Return each line in the rows below that contains the word "every".

Saved entries
------------
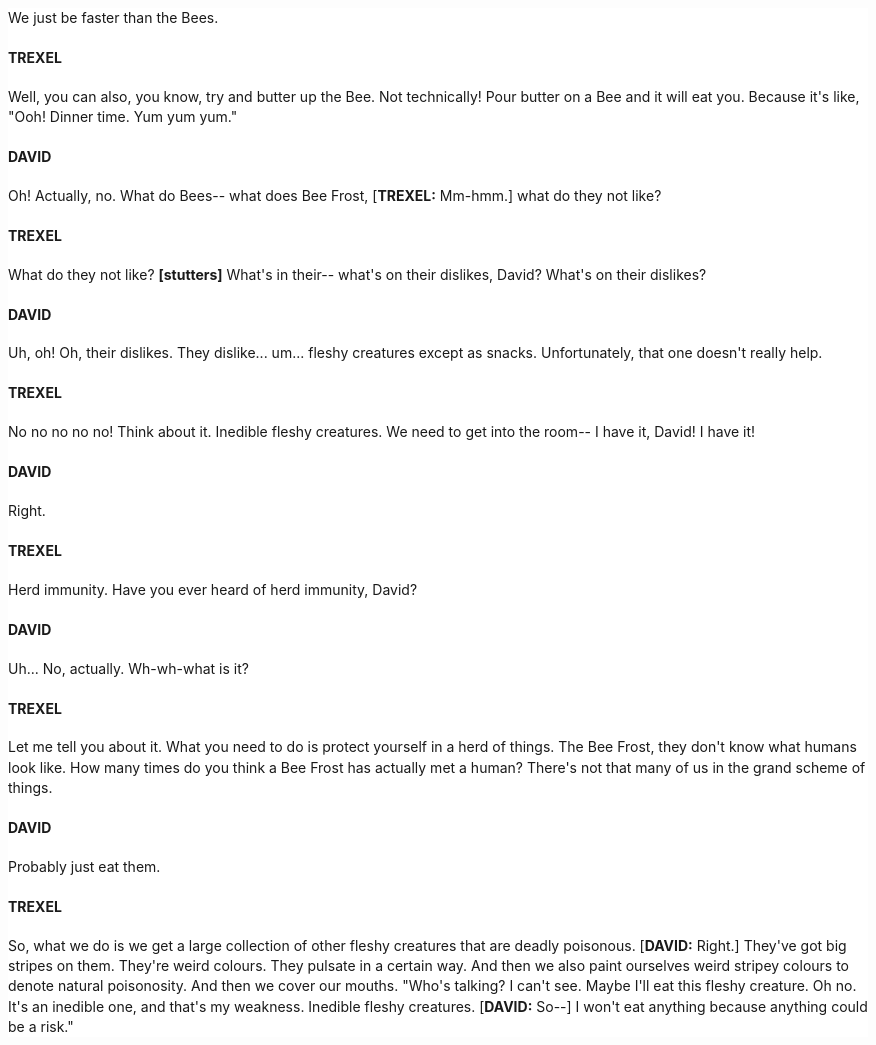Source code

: We just be faster than the Bees.

#### TREXEL

Well, you can also, you know, try and butter up the Bee. Not technically! Pour butter on a Bee and it will eat you. Because it's like, "Ooh! Dinner time. Yum yum yum."

#### DAVID

Oh! Actually, no. What do Bees-- what does Bee Frost, [__TREXEL:__ Mm-hmm.] what do they not like?

#### TREXEL

What do they not like? __[stutters]__ What's in their-- what's on their dislikes, David? What's on their dislikes?

#### DAVID

Uh, oh! Oh, their dislikes. They dislike... um... fleshy creatures except as snacks. Unfortunately, that one doesn't really help.

#### TREXEL

No no no no no! Think about it. Inedible fleshy creatures. We need to get into the room-- I have it, David! I have it!

#### DAVID

Right.

#### TREXEL

Herd immunity. Have you ever heard of herd immunity, David?

#### DAVID

Uh... No, actually. Wh-wh-what is it?

#### TREXEL

Let me tell you about it. What you need to do is protect yourself in a herd of things. The Bee Frost, they don't know what humans look like. How many times do you think a Bee Frost has actually met a human? There's not that many of us in the grand scheme of things.

#### DAVID

Probably just eat them.

#### TREXEL

So, what we do is we get a large collection of other fleshy creatures that are deadly poisonous. [__DAVID:__ Right.] They've got big stripes on them. They're weird colours. They pulsate in a certain way. And then we also paint ourselves weird stripey colours to denote natural poisonosity. And then we cover our mouths. "Who's talking? I can't see. Maybe I'll eat this fleshy creature. Oh no. It's an inedible one, and that's my weakness. Inedible fleshy creatures. [__DAVID:__ So--] I won't eat anything because anything could be a risk."
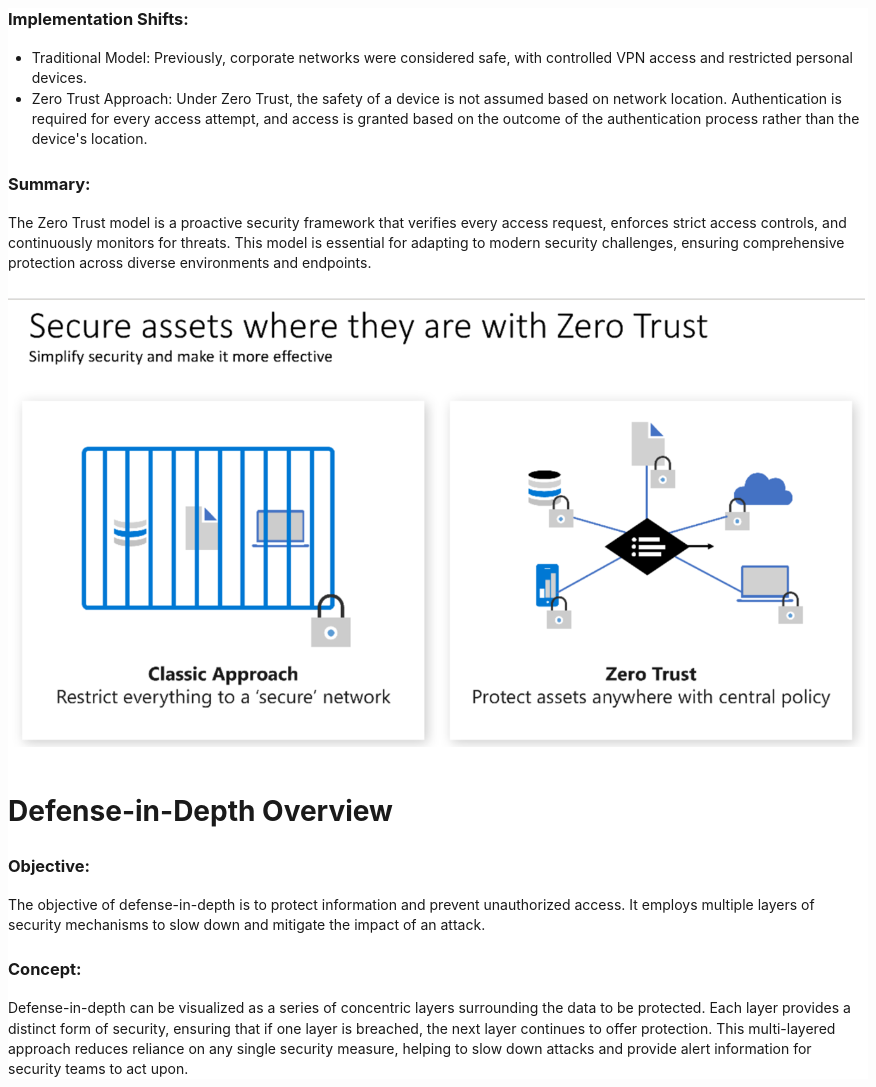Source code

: ### Implementation Shifts:
- Traditional Model: Previously, corporate networks were considered safe, with controlled VPN access and restricted personal devices.
- Zero Trust Approach: Under Zero Trust, the safety of a device is not assumed based on network location. Authentication is required for every access attempt, and access is granted based on the outcome of the authentication process rather than the device's location.
 
### Summary:
The Zero Trust model is a proactive security framework that verifies every access request, enforces strict access controls, and continuously monitors for threats. This model is essential for adapting to modern security challenges, ensuring comprehensive protection across diverse environments and endpoints.
 
![zerotrust](../Pictures/zerotrust.png)

# Defense-in-Depth Overview
 
### Objective:
The objective of defense-in-depth is to protect information and prevent unauthorized access. It employs multiple layers of security mechanisms to slow down and mitigate the impact of an attack.
 
### Concept:
Defense-in-depth can be visualized as a series of concentric layers surrounding the data to be protected. Each layer provides a distinct form of security, ensuring that if one layer is breached, the next layer continues to offer protection. This multi-layered approach reduces reliance on any single security measure, helping to slow down attacks and provide alert information for security teams to act upon.
 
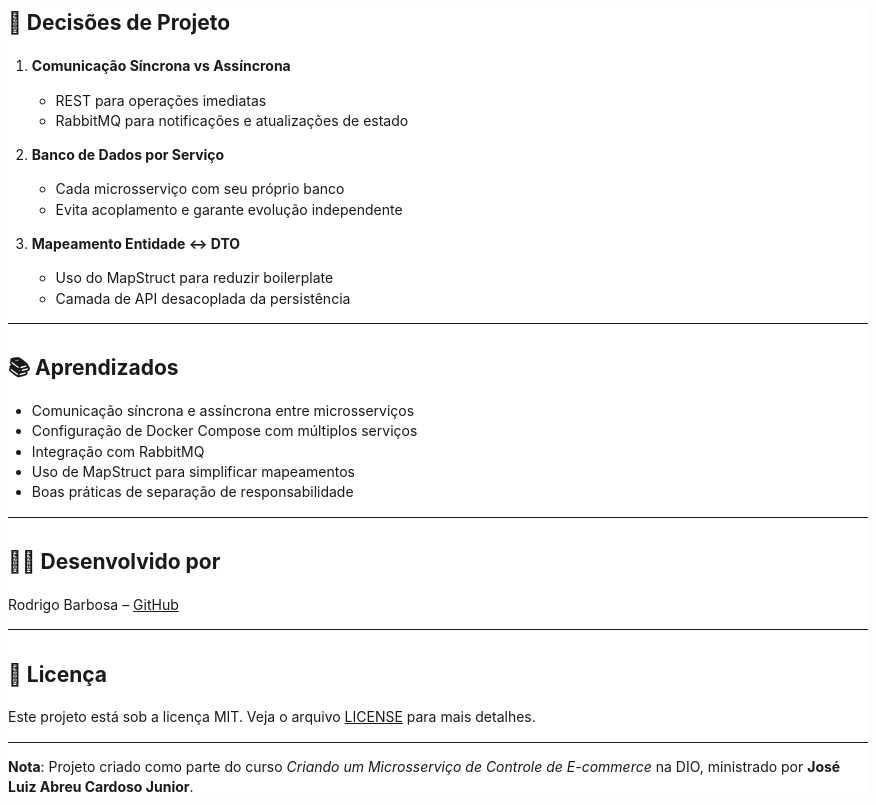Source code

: 
## 📝 Decisões de Projeto

1. **Comunicação Síncrona vs Assíncrona**  
   - REST para operações imediatas  
   - RabbitMQ para notificações e atualizações de estado  

2. **Banco de Dados por Serviço**  
   - Cada microsserviço com seu próprio banco  
   - Evita acoplamento e garante evolução independente  

3. **Mapeamento Entidade ↔ DTO**  
   - Uso do MapStruct para reduzir boilerplate  
   - Camada de API desacoplada da persistência  

---

## 📚 Aprendizados

- Comunicação síncrona e assíncrona entre microsserviços  
- Configuração de Docker Compose com múltiplos serviços  
- Integração com RabbitMQ  
- Uso de MapStruct para simplificar mapeamentos  
- Boas práticas de separação de responsabilidade  

---

## 👨‍💻 Desenvolvido por

Rodrigo Barbosa – [GitHub](https://github.com/rodrigobsjava)  

---

## 📄 Licença

Este projeto está sob a licença MIT. Veja o arquivo [LICENSE](LICENSE) para mais detalhes.  

---

**Nota**: Projeto criado como parte do curso *Criando um Microsserviço de Controle de E-commerce* na DIO, ministrado por **José Luiz Abreu Cardoso Junior**.  
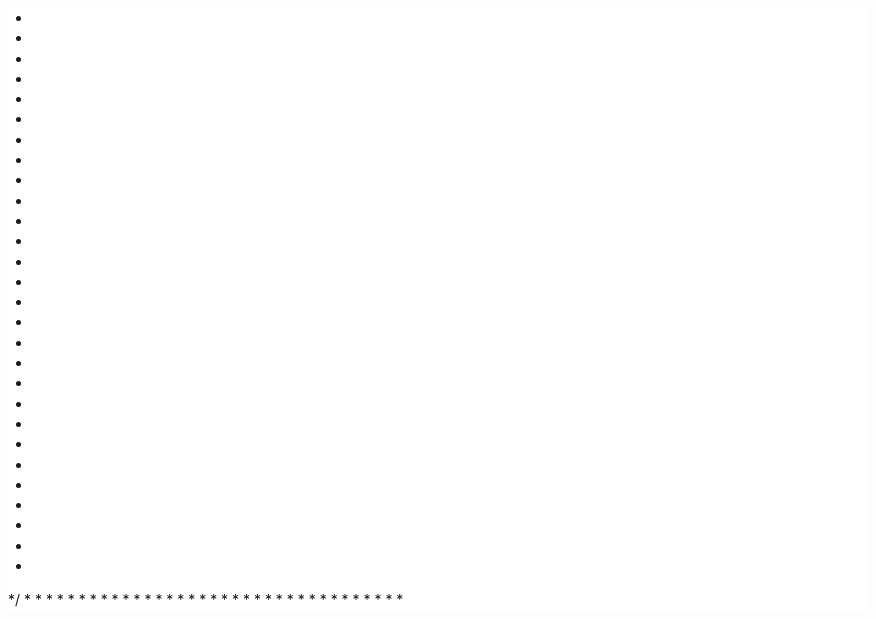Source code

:  *
*
 *
*
 *
*
 *
*
 *
*
 *
*
 *
*
 *
*
 *
*
 *
*
 *
*
 *
*
 *
*
 *
*
*/
*
*
*
*
 *
*
 *
*
 *
*
 *
*
 *
*
 *
*
 *
*
 *
*
 *
*
 *
*
 *
*
 *
*
 *
*
 *
*
 *
*
 *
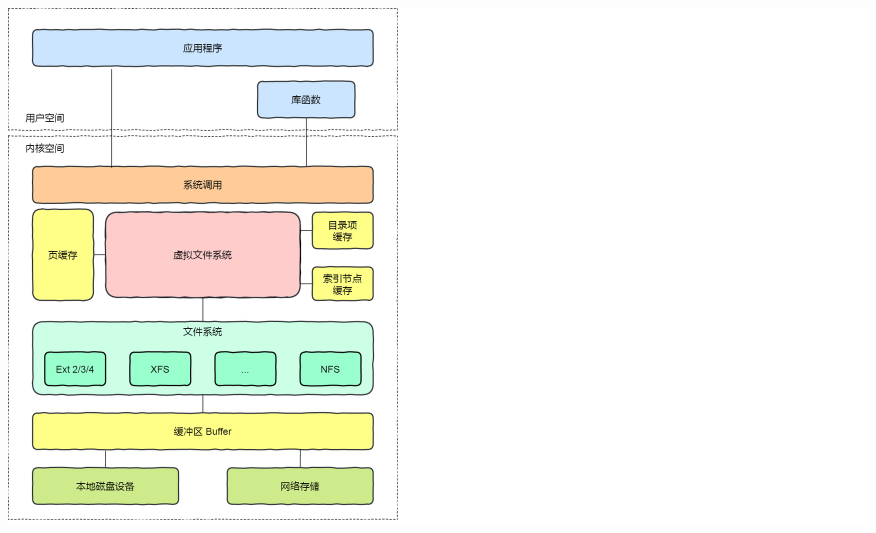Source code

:<img src="操作系统.assets/image-20210403172105358.png" alt="image-20210403172105358" style="zoom:50%;" />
------------
▶ TASK RESPONSE:
- Zero Trust Approach: Under Zero Trust, the safety of a device is not assumed based on network location. Authentication is required for every access attempt, and access is granted based on the outcome of the authentication process rather than the device's location.
The Zero Trust model is a proactive security framework that verifies every access request, enforces strict access controls, and continuously monitors for threats. This model is essential for adapting to modern security challenges, ensuring comprehensive protection across diverse environments and endpoints.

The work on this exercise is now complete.